Energized fracturing fluids, including foams, CO2, and N2, are widely used for multi-stage fracturing in horizontal wells. However, since density, rheology, and thermal properties are sensitive to temperature and pressure, it is important to understand the flow and thermal behaviors of energized fracturing fluids along the wellbore. In this study, a unified model is developed to simulate the flow and thermal behaviors of different energized fracturing fluids and investigate the changes of fluid properties from the wellhead to the toe of the horizontal wellbore. The velocity and pressure are calculated based on continuity and momentum equations. Temperature profiles of the whole wellbore-formation system are obtained by simultaneously solving energy equations of different thermal regions. Temperature, pressure, and energized fluid properties are coupled in both depth and radial directions using an iteration scheme. This model is verified against field data from energized fluid injection operations. The relative average errors on pressure and temperature are less than 5%. The effects of injection pressure, mass flow rate, annulus fluid type, foam quality, and proppant volumetric concentration on pressure and temperature distributions are analyzed. Influence degrees of these operation parameters on the bottomhole pressure for different energized fracturing fluids are calculated. Required injection parameters at the surface to achieve designed bottomhole treating parameters for different energized fracturing fluids are compared. The results of this study may help field operators to select the most suitable energized fluid and further optimize energized fluid fracturing treatments.

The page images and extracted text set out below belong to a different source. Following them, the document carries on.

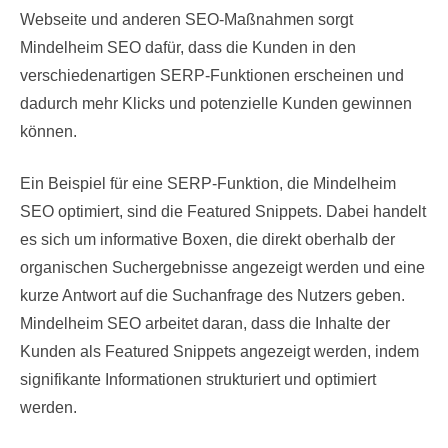
Webseite und anderen SEO-Maßnahmen sorgt
Mindelheim SEO dafür, dass die Kunden in den
verschiedenartigen SERP-Funktionen erscheinen und
dadurch mehr Klicks und potenzielle Kunden gewinnen
können.
Ein Beispiel für eine SERP-Funktion, die Mindelheim
SEO optimiert, sind die Featured Snippets. Dabei handelt
es sich um informative Boxen, die direkt oberhalb der
organischen Suchergebnisse angezeigt werden und eine
kurze Antwort auf die Suchanfrage des Nutzers geben.
Mindelheim SEO arbeitet daran, dass die Inhalte der
Kunden als Featured Snippets angezeigt werden, indem
signifikante Informationen strukturiert und optimiert
werden.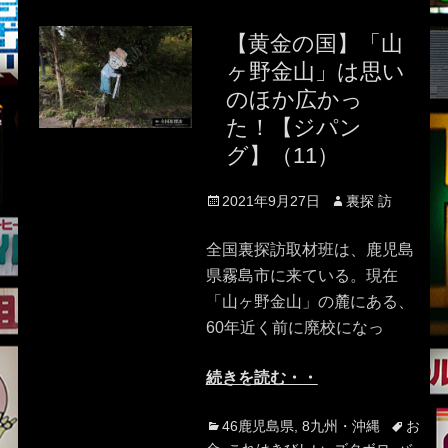
【黄金の国】「山
ヶ野金山」は思い
のほか広かっ
た！【ジパン
グ】（11）
Posted
Author
2021年9月27日
裏探 訪
on
全国裏探訪取材班は、鹿児島
県霧島市に来ている。現在
「山ヶ野金山」の麓にある、
60年近く前に廃校になっ
続きを読む・・
Categories
Tags
46鹿児島県
,
8九州・沖縄
お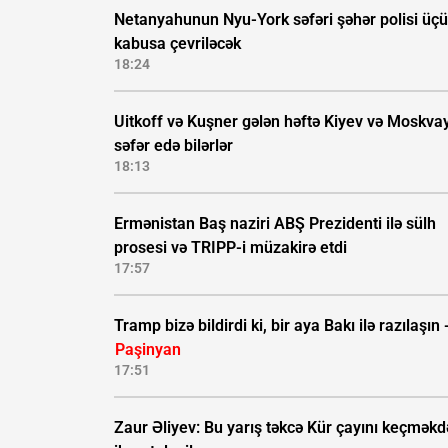
Netanyahunun Nyu-York səfəri şəhər polisi üç
kabusa çevriləcək
18:24
Uitkoff və Kuşner gələn həftə Kiyev və Moskva
səfər edə bilərlər
18:13
Ermənistan Baş naziri ABŞ Prezidenti ilə sülh
prosesi və TRIPP-i müzakirə etdi
17:57
Tramp bizə bildirdi ki, bir aya Bakı ilə razılaşın 
Paşinyan
17:51
Zaur Əliyev: Bu yarış təkcə Kür çayını keçmək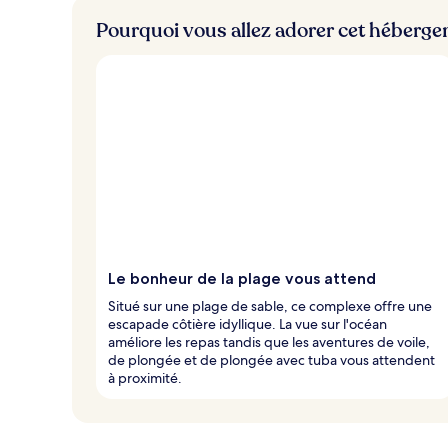
Pourquoi vous allez adorer cet héberg
Le bonheur de la plage vous attend
Situé sur une plage de sable, ce complexe offre une
escapade côtière idyllique. La vue sur l'océan
améliore les repas tandis que les aventures de voile,
de plongée et de plongée avec tuba vous attendent
à proximité.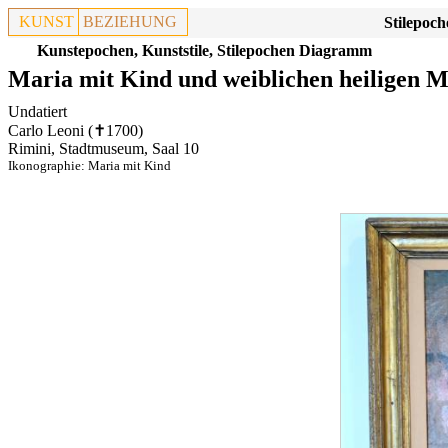
KUNST
BEZIEHUNG
Stilepoch
Kunstepochen, Kunststile, Stilepochen Diagramm
Maria mit Kind und weiblichen heiligen 
Undatiert
Carlo Leoni (✝1700)
Rimini, Stadtmuseum, Saal 10
Ikonographie:
Maria mit Kind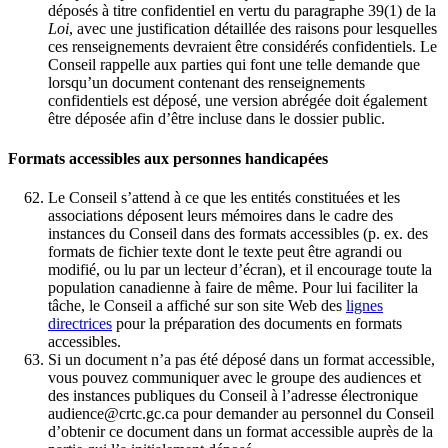
déposés à titre confidentiel en vertu du paragraphe 39(1) de la
Loi
, avec une justification détaillée des raisons pour lesquelles
ces renseignements devraient être considérés confidentiels. Le
Conseil rappelle aux parties qui font une telle demande que
lorsqu’un document contenant des renseignements
confidentiels est déposé, une version abrégée doit également
être déposée afin d’être incluse dans le dossier public.
Formats accessibles aux personnes handicapées
Le Conseil s’attend à ce que les entités constituées et les
associations déposent leurs mémoires dans le cadre des
instances du Conseil dans des formats accessibles (p. ex. des
formats de fichier texte dont le texte peut être agrandi ou
modifié, ou lu par un lecteur d’écran), et il encourage toute la
population canadienne à faire de même. Pour lui faciliter la
tâche, le Conseil a affiché sur son site Web des
lignes
directrices
pour la préparation des documents en formats
accessibles.
Si un document n’a pas été déposé dans un format accessible,
vous pouvez communiquer avec le groupe des audiences et
des instances publiques du Conseil à l’adresse électronique
audience@crtc.gc.ca pour demander au personnel du Conseil
d’obtenir ce document dans un format accessible auprès de la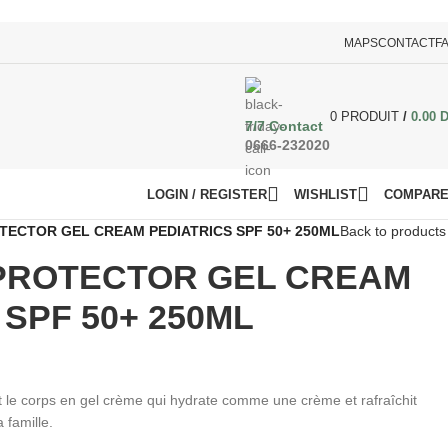
MAPS
CONTACT
F
0
PRODUIT
/
0.00
7/7 Contact
0666-232020
LOGIN / REGISTER
WISHLIST
COMPAR
TECTOR GEL CREAM PEDIATRICS SPF 50+ 250ML
Back to products
OPROTECTOR GEL CREAM
 SPF 50+ 250ML
t le corps en gel crème qui hydrate comme une crème et rafraîchit
 famille.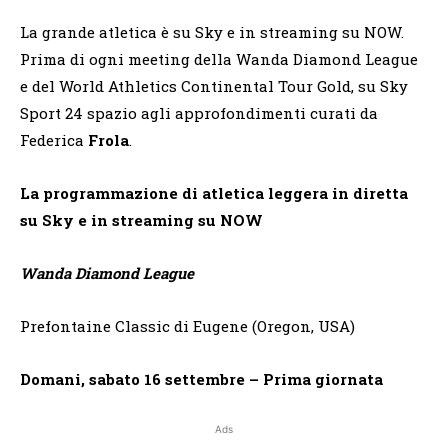
La grande atletica è su Sky e in streaming su NOW.
Prima di ogni meeting della Wanda Diamond League
e del World Athletics Continental Tour Gold, su Sky
Sport 24 spazio agli approfondimenti curati da
Federica
Frola
.
La programmazione di atletica leggera in diretta
su Sky e in streaming su NOW
Wanda Diamond League
Prefontaine Classic di Eugene (Oregon, USA)
Domani, sabato 16 settembre – Prima giornata
Ads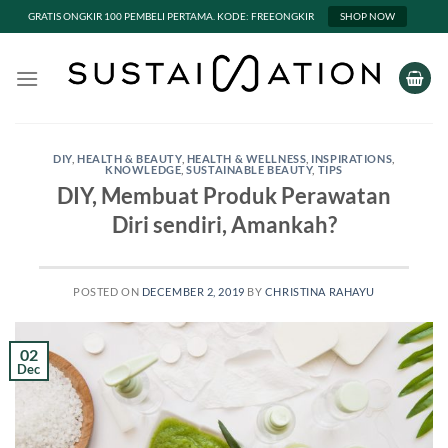
GRATIS ONGKIR 100 PEMBELI PERTAMA. KODE: FREEONGKIR
SHOP NOW
Skip
to
content
DIY
,
HEALTH & BEAUTY
,
HEALTH & WELLNESS
,
INSPIRATIONS
,
KNOWLEDGE
,
SUSTAINABLE BEAUTY
,
TIPS
DIY, Membuat Produk Perawatan
Diri sendiri, Amankah?
POSTED ON
DECEMBER 2, 2019
BY
CHRISTINA RAHAYU
02
Dec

Energized fluids, such as CO2, N2, CO2 foam, N2 foam, and foamed N2 in liquid CO2, have been widely used as fracturing fluids in tight gas, coalbed methane, shale gas, low-pressure formation, depleted reservoir (Gaydos and Harris 1980, Wendorff and Ainley 1981, Freeman et al. 1983, Gottschling and Royce 1985, King 1985, Garbis and Taylor 1986, McDaniel et al. 1997, Gupta and Bobier 1998, Mazza 2001, Gupta 2003, Burke et al. 2011, McAndrew et al. 2014, Wang et al. 2016, Cui et al. 2017, He et al. 2017, Li and Misra 2017, Tang et al. 2018). Energized fracturing fluids have many advantages in comparison to water-based fracturing fluids:
the clean-up speed of energized fracturing fluids is faster due to fluid expansion (Wang et al. 2012, Ribeiro and Sharma 2013).
Less water will be consumed, which is important in some regions where water supply is scarce (Ribeiro and Sharma 2012, McAndrew et al. 2017).
Water damage phenomena, such as water blocking and clay swelling, could be effectively avoided owing to less water and lower leak-off rate (King 1977, Harris 1985, 1987, Ribeiro and Sharma 2012, Kong et al. 2017).
Proppant transport efficiency can be increased due to the extensive interactions of the internal phase in foams (Valko and Economides 1997, Kong et al. 2016, Tong and Mohanty 2017, Tong et al. 2017).